La llegada en 2008 a la presidencia de la CSJ del magistrado Harley James Mitchell nos regaló una chispa de esperanza, cuando propuso una serie de medidas para depurar el sistema de justicia. Ordenó auditorías en el sistema, que arrojaron resultados escandalosos, y publicó los resultados, según informó la escritora Berna Calvit en su columna (De justos y verdugos), publicada en mayo de 2009 en La Prensa. Lamentablemente, Mitchell no logró respaldo de sus colegas, ni del Colegio de Abogados, a una iniciativa para que se facultase al presidente de la CSJ para solicitar la suspensión de los jueces con procesos disciplinarios o faltas a la ética.

Frente a tan deprimente estado, no es casual que la justicia en Panamá haya caído de la posición 64 en 2019 a la 71 en 2021 en la evaluación de la calidad del estado de derecho que realiza el World Justice Project (WJP) entre 126 naciones. Los escándalos de reciente data, como la absolución –contra todas las evidencias– del expresidente Ricardo Martinelli, en el juicio por los pinchazos ilegales, sin duda impactarán la próxima evaluación.
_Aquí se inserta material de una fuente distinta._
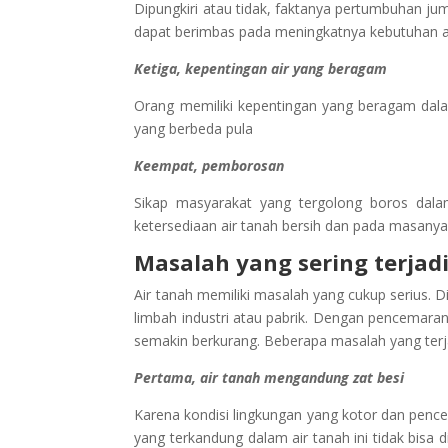
Dipungkiri atau tidak, faktanya pertumbuhan ju
dapat berimbas pada meningkatnya kebutuhan ai
Ketiga, kepentingan air yang beragam
Orang memiliki kepentingan yang beragam dal
yang berbeda pula
Keempat, pemborosan
Sikap masyarakat yang tergolong boros dalam
ketersediaan air tanah bersih dan pada masanya
Masalah yang sering terjad
Air tanah memiliki masalah yang cukup serius. D
limbah industri atau pabrik. Dengan pencemaran 
semakin berkurang. Beberapa masalah yang terja
Pertama, air tanah mengandung zat besi
Karena kondisi lingkungan yang kotor dan penc
yang terkandung dalam air tanah ini tidak bisa 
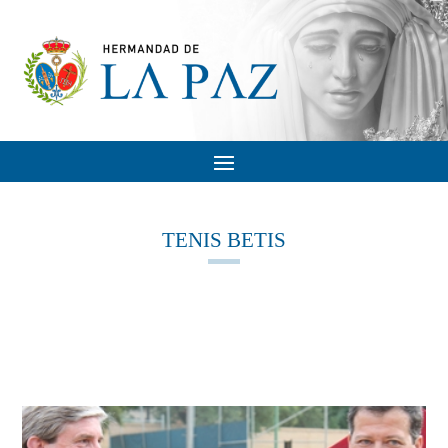
TENIS BETIS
El WJP define el estado de derecho como “un sistema duradero de leyes, instituciones, normas y compromiso comunitario, que ofrece rendición de cuentas, leyes justas, gobierno abierto y justicia accesible”.

Un estudio realizado en 2005 por la Fundación Open Society Institute, con sede en Washington, sobre controles y descontroles de la corrupción judicial, reveló dos clases de corrupción judicial en Panamá: la aislada que practican funcionarios y empleados judiciales y – la más grave – la sistemática que practican funcionarios o grupos de personas. Esta se caracteriza por la condición personal del acusado o de la víctima.

El pobre desempeño de nuestra justicia, más al servicio del poder político y económico que de la sociedad, es en buena medida responsable de la decreciente confianza del panameño en la democracia. Tan es así, que para 2019 el Barómetro de las Américas indicaba que solo el 26.1% de los panameños estaba satisfecho con la forma como funciona la democracia, a pesar de que el 53.8% la consideraba el mejor sistema de gobierno.

Lo cierto es que la nuestra no es una verdadera democracia, pues casi siempre las elecciones se definen por el clientelismo y/o la compra de votos. Solo lograremos salir de este abismo cuando surja un candidato antisistema, con valores éticos, que nos proponga cambiar radicalmente ese estilo de gobierno. Y con el carácter para convencer a la gran mayoría que respalde su propuesta electoral. Confío en que esta aspiración ocurra más temprano que tarde.